BRANO SELEZIONATO
IL COMPLOTTO CONTRO L’AMERICA, di Philip Roth
Questo è un romanzo distopico che ci narra una vicenda spaventosa del passato anziché del futuro, una vicenda immaginaria ma non così improbabile, anzi. Un po’ come un asteroide che è passato sfiorando la Terra: non ci ha colpiti, è vero, ma ci è mancato poco e , di fatto, questo ci mette in allerta su eventi simili che potrebbero capitare in futuro, con esiti magari ben diversi.
Nel 1940 il Presidente Roosevelt perde le elezioni e la Presidenza degli Stati Uniti passa a Lindbergh, eroe nazionale , fervido filonazista e antisemita: una catastrofe politica.
Linbergh (personaggio realmente esistito, la cui carriera politica – che trovate in appendice – ha avuto aspetti davvero inquietanti) fonda il suo successo , oltre che sul carisma personale, su messaggi semplici, pacati, pieni di decoro: “per ragioni che non sono americane i propagandisti della guerra (la razza ebraica) spingono gli Stati Uniti verso l’intervento. Non possiamo biasimarli se cercano di fare quello che credono i loro interessi, ma dobbiamo pensare anche ai nostri. Non possiamo permettere che le normali passioni e i pregiudizi degli altri popoli portino il nostro paese alla distruzione”
Come sempre l’abilità di Philip Roth di ricostruire quadri storici, è altissima. La scelta governativa di non intervenire in Europa e di stringere un patto di non belligeranza con Hitler, ha ripercussioni sociali allarmanti: le forze fasciste, antisemite, fin’ora relegate a minoranze più o meno occulte, trovano terreno fertile per uscire allo scoperto. Acquistano forza, legittimità .
La famiglia ebraica Roth, di Newark, scopre che l’America non è quella fortezza democratica inespugnabile che credeva, e inizia a fare i conti con la discriminazione, la paura, lo stato di polizia .
La forza di Roth, che i suoi estimatori ben conoscono, si esprime anche in questo romanzo in tutto il suo splendore e orrore. La Storia e l’Imprevisto accadono senza chiedere il permesso a nessuno, si infilano nella vita tranquilla di famiglie normali, decorose e amorevoli. La guerra e la violenza entrano in casa, come un abominio. Si percepisce l’impossibilità di solidi padri e madri di famiglia, di difendere la prole da influenze sociali e politiche, da cambiamenti generazionali iniqui, dai tranelli di vicende molto, molto più grandi di loro.
Roth in qualche modo rende tutto questo con una grandezza epica, classica. Le singole vicende diventano vicende universali. Inutile spiegarvi quanto io lo ami per questo, ma lo amo anche per i ritratti che egli fa delle singole figure protagoniste.

DATI GREZZI

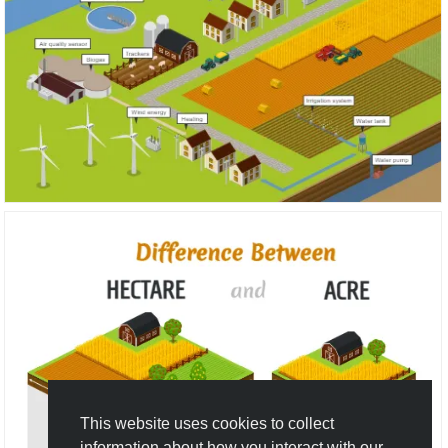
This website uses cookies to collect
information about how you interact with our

---

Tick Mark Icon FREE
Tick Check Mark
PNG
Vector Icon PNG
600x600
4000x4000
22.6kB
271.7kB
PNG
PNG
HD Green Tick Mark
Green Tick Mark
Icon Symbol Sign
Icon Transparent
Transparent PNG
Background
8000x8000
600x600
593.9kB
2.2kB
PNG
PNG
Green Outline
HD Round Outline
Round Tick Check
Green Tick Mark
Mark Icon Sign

CONSEGNA A
Nel brano su «Il complotto contro l'America», chi ottiene la Presidenza degli Stati Uniti nel 1940?
CONSEGNA B
Estrai dal brano sul romanzo di Roth il tratto che va da "Roth in qualche" fino a "singole figure protagoniste.".
Il materiale non ha alcun legame con il brano.

RISULTATO A
Lindbergh.

RISULTATO B
Roth in qualche modo rende tutto questo con una grandezza epica, classica. Le singole vicende diventano vicende universali. Inutile spiegarvi quanto io lo ami per questo, ma lo amo anche per i ritratti che egli fa delle singole figure protagoniste.